You can determine the relative shift between two frames by using the ‘Ruler’ button and selecting two points on the plot.
Next, add or subtract this value from the position, depending on the direction of the relative shift. For this step, you can use a calculator or a Python console.
Update the preview to make sure the update values are correct (F5)

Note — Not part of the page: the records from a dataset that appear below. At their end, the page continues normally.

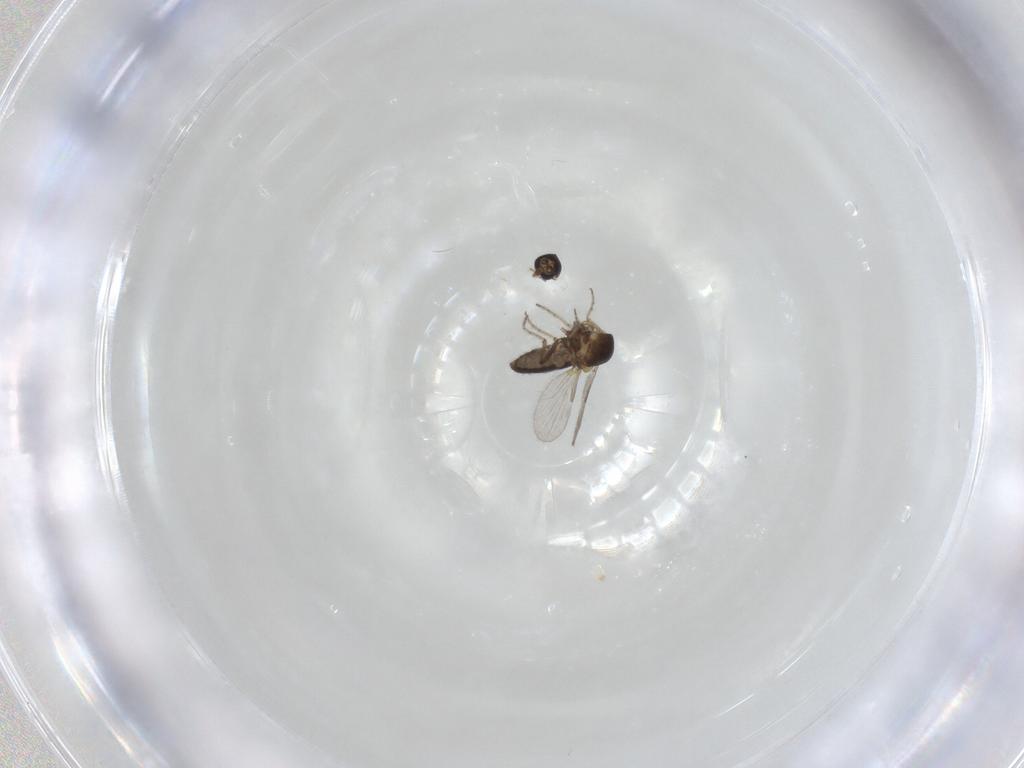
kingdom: Animalia
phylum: Arthropoda
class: Insecta
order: Diptera
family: Ceratopogonidae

Repeat this process for each overlap region.
Hint
check that the orientation of the volume / positions are correct by checking back previous overlap once solved
Launching the stitching#
You can either do the stitching locally or remotely (using slurm).
Stitch locally#
In this case uncheck the slurm config option
Then just click on ‘Launch Stitching’.
Stitch remotely (using slurm)#
In this case check the slurm config option.
Note
this this option is disabled this mean that you are not launching the application from a computer that is not a slurm-client.
When launching the stitching on slurm you can fine tune some parameters:
queue/partition: partition to trigger the stitching. Reminder: you do not need any GPU for this operation. Expected partitions: nice, nice-long or low
number of cores per tasks: how many CPU to use. We expect a value between 1 to 4
memory per tasks: frames at the moment are stitched by batch of 50. So you need to have enough memory for load 50 slices of each volume and save the stitched slices.
wall-time: timeout of each job.
number of job: on how many job the stitching should be split. We encourage that each job creates a sub volume of 50 to 120 GB to keep good performances.
Then just click on ‘Launch Stitching’.
When the stitching will be done the ‘master’ file will be creating that can connect all the stitching part together.